- EXERCISE: From first line to last, write out the data precisely as shown.

Stored items
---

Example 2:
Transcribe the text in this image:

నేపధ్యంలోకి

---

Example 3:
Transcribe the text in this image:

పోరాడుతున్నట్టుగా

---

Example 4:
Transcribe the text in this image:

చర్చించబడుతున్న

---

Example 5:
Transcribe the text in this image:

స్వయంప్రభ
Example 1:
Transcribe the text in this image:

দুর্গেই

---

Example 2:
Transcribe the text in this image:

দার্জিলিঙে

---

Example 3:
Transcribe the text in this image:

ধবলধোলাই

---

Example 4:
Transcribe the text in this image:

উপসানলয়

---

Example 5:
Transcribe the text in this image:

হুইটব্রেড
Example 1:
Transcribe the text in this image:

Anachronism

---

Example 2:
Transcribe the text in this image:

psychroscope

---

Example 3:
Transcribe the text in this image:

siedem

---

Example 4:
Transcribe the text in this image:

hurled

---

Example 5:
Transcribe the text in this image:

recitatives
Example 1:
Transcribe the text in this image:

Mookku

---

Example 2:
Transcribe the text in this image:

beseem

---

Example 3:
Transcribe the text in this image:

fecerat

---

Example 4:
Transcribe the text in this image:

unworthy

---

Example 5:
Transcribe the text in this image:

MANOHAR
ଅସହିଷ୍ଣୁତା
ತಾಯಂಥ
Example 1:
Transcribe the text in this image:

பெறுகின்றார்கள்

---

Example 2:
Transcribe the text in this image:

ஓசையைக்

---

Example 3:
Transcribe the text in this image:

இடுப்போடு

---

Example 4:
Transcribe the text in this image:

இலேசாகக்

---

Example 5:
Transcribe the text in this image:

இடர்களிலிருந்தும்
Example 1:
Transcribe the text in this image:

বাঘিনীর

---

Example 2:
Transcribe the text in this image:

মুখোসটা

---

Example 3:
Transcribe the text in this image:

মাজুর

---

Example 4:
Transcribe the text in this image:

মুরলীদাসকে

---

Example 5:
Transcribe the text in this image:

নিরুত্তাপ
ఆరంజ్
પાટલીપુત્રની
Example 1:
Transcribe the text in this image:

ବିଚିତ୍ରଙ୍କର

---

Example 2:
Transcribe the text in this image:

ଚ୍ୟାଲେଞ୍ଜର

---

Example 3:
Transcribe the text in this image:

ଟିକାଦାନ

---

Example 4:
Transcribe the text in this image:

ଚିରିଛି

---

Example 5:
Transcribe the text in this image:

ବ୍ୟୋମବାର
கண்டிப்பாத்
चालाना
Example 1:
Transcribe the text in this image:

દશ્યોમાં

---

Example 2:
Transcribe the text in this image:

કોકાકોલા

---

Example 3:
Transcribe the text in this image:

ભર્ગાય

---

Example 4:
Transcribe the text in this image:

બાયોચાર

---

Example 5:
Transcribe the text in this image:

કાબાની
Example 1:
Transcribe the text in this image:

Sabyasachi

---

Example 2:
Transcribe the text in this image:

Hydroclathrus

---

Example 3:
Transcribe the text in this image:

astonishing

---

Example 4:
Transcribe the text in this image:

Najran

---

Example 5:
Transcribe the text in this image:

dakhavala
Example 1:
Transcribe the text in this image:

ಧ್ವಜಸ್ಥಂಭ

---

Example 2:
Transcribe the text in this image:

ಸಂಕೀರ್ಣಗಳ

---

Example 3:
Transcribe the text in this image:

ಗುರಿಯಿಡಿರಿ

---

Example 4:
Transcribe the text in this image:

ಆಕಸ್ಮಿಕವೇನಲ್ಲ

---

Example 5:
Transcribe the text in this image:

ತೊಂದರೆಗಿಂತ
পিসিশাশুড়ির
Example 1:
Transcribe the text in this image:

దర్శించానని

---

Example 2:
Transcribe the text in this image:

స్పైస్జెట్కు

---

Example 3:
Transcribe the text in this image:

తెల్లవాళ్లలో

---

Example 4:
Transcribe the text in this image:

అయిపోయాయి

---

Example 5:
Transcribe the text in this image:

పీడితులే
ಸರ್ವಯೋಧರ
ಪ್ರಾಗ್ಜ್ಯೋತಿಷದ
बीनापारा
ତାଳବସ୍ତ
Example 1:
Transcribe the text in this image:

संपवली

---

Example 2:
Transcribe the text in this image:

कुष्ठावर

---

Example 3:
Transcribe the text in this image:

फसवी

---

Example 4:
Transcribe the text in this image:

- RESULT OF THE TASK:
---

Example 2:
Transcribe the text in this image:

నేపధ్యంలోకి

---

Example 3:
Transcribe the text in this image:

పోరాడుతున్నట్టుగా

---

Example 4:
Transcribe the text in this image:

చర్చించబడుతున్న

---

Example 5:
Transcribe the text in this image:

స్వయంప్రభ
Example 1:
Transcribe the text in this image:

দুর্গেই

---

Example 2:
Transcribe the text in this image:

দার্জিলিঙে

---

Example 3:
Transcribe the text in this image:

ধবলধোলাই

---

Example 4:
Transcribe the text in this image:

উপসানলয়

---

Example 5:
Transcribe the text in this image:

হুইটব্রেড
Example 1:
Transcribe the text in this image:

Anachronism

---

Example 2:
Transcribe the text in this image:

psychroscope

---

Example 3:
Transcribe the text in this image:

siedem

---

Example 4:
Transcribe the text in this image:

hurled

---

Example 5:
Transcribe the text in this image:

recitatives
Example 1:
Transcribe the text in this image:

Mookku

---

Example 2:
Transcribe the text in this image:

beseem

---

Example 3:
Transcribe the text in this image:

fecerat

---

Example 4:
Transcribe the text in this image:

unworthy

---

Example 5:
Transcribe the text in this image:

MANOHAR
ଅସହିଷ୍ଣୁତା
ತಾಯಂಥ
Example 1:
Transcribe the text in this image:

பெறுகின்றார்கள்

---

Example 2:
Transcribe the text in this image:

ஓசையைக்

---

Example 3:
Transcribe the text in this image:

இடுப்போடு

---

Example 4:
Transcribe the text in this image:

இலேசாகக்

---

Example 5:
Transcribe the text in this image:

இடர்களிலிருந்தும்
Example 1:
Transcribe the text in this image:

বাঘিনীর

---

Example 2:
Transcribe the text in this image:

মুখোসটা

---

Example 3:
Transcribe the text in this image:

মাজুর

---

Example 4:
Transcribe the text in this image:

মুরলীদাসকে

---

Example 5:
Transcribe the text in this image:

নিরুত্তাপ
ఆరంజ్
પાટલીપુત્રની
Example 1:
Transcribe the text in this image:

ବିଚିତ୍ରଙ୍କର

---

Example 2:
Transcribe the text in this image:

ଚ୍ୟାଲେଞ୍ଜର

---

Example 3:
Transcribe the text in this image:

ଟିକାଦାନ

---

Example 4:
Transcribe the text in this image:

ଚିରିଛି

---

Example 5:
Transcribe the text in this image:

ବ୍ୟୋମବାର
கண்டிப்பாத்
चालाना
Example 1:
Transcribe the text in this image:

દશ્યોમાં

---

Example 2:
Transcribe the text in this image:

કોકાકોલા

---

Example 3:
Transcribe the text in this image:

ભર્ગાય

---

Example 4:
Transcribe the text in this image:

બાયોચાર

---

Example 5:
Transcribe the text in this image:

કાબાની
Example 1:
Transcribe the text in this image:

Sabyasachi

---

Example 2:
Transcribe the text in this image:

Hydroclathrus

---

Example 3:
Transcribe the text in this image:

astonishing

---

Example 4:
Transcribe the text in this image:

Najran

---

Example 5:
Transcribe the text in this image:

dakhavala
Example 1:
Transcribe the text in this image:

ಧ್ವಜಸ್ಥಂಭ

---

Example 2:
Transcribe the text in this image:

ಸಂಕೀರ್ಣಗಳ

---

Example 3:
Transcribe the text in this image:

ಗುರಿಯಿಡಿರಿ

---

Example 4:
Transcribe the text in this image:

ಆಕಸ್ಮಿಕವೇನಲ್ಲ

---

Example 5:
Transcribe the text in this image:

ತೊಂದರೆಗಿಂತ
পিসিশাশুড়ির
Example 1:
Transcribe the text in this image:

దర్శించానని

---

Example 2:
Transcribe the text in this image:

స్పైస్జెట్కు

---

Example 3:
Transcribe the text in this image:

తెల్లవాళ్లలో

---

Example 4:
Transcribe the text in this image:

అయిపోయాయి

---

Example 5:
Transcribe the text in this image:

పీడితులే
ಸರ್ವಯೋಧರ
ಪ್ರಾಗ್ಜ್ಯೋತಿಷದ
बीनापारा
ତାଳବସ୍ତ
Example 1:
Transcribe the text in this image:

संपवली

---

Example 2:
Transcribe the text in this image:

कुष्ठावर

---

Example 3:
Transcribe the text in this image:

फसवी

---

Example 4:
Transcribe the text in this image:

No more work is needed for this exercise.